A sun rash has several possible forms, sometimes depending on the season. Even though summer is the season in which most such problems appear, during winter and spring, increased photosensitivity may cause allergic reactions as well.

During winter, a sun allergy can also strike. This tends to affect young people, mostly under the age of 15. Specific to this type of reaction is that it suddenly appears when exposed to sunlight at an altitude of over 1,500 meters, where the solar rays can be of quite a high intensity. Its main manifestation is an urticarial-like rash and red-purple areas, often swollen, appearing on the forehead, temples, cheeks and ears, causing itching.

Note that “sun sickness” or sunstroke is a separate issue, caused by too much exposure to the heat and not just by a reaction of the skin.


Occurs one day after exposure

The most common form of sun allergy occurs in spring and summer, especially after the first exposure to the rays, say after a first day at the beach. This type of problem affects mostly women aged between 25 and 40 years and consists of the appearance of red spots, associated with blisters and itching.

In most cases, it does not affect the face, more-so the body: arms, neck, cleavage, and behind the knees. All these symptoms occur in approximately 12 hours, and in some cases even a day after prolonged exposure to sunlight.

A sun allergy, unlike some others, can be easily recognized due to the fact that it appears between 12 to 24 hours after exposure, making it easily distinguishable from other types of allergies.


The tanning bed can be blamed

People who are “allergic to sunlight” have increased photosensitivity.
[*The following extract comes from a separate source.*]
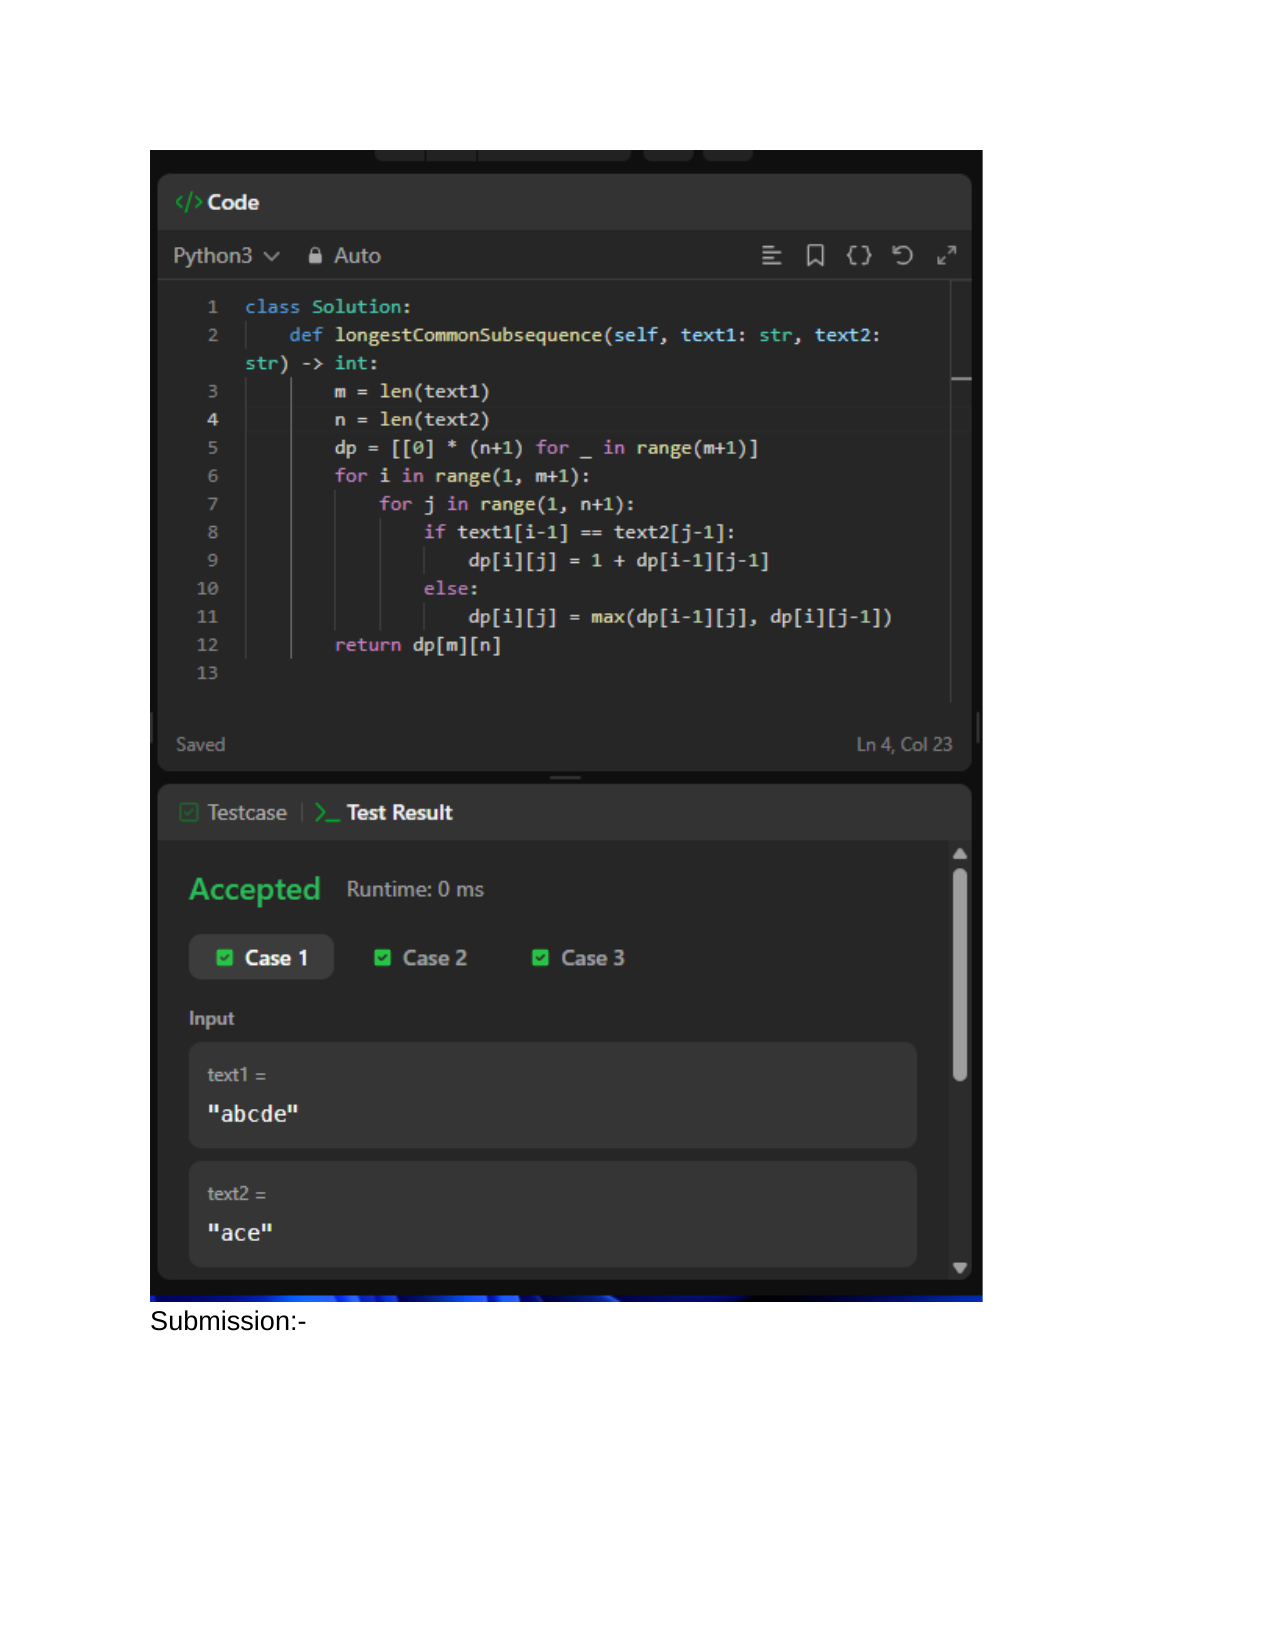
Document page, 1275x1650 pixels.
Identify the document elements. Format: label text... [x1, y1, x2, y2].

text Submission:- [150, 1305, 1125, 1337]
picture [150, 150, 983, 1302]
Specifically, cellular changes that occur when sunlight reaches the surface of the skin results in a defensive reaction of the organism, which takes the form of irritation.

Therefore, these problems occur not just with exposure to sunlight, but also with artificial tanning booths, which should be avoided.


Drugs increase sun sensitivity

Certain medications increase the skin’s sensitivity to sunlight. Experts say that there are more than 50 drugs that can lead to skin irritation. Of these, antibiotics, diuretics and medications to control blood pressure are most commonly incriminated as the cause of photosensitivity, meaning they make the skin more vulnerable to sunlight.


Is treated with antihistamines

Like similar reactions, a sun allergy is treated with antihistamines (anti-allergic medication), if necessary. In many cases, the problem will clear up itself if exposure to the sun is omitted and no treatment is needed.

If you already have a history of sun allergy, prevention is obviously key. Use a protective hat, lightweight clothing that covers the body, sunglasses with UV protection and use of sunscreen with a UV filter above 50. Of course all of us should follow this advice to reduce the risk of cancer also.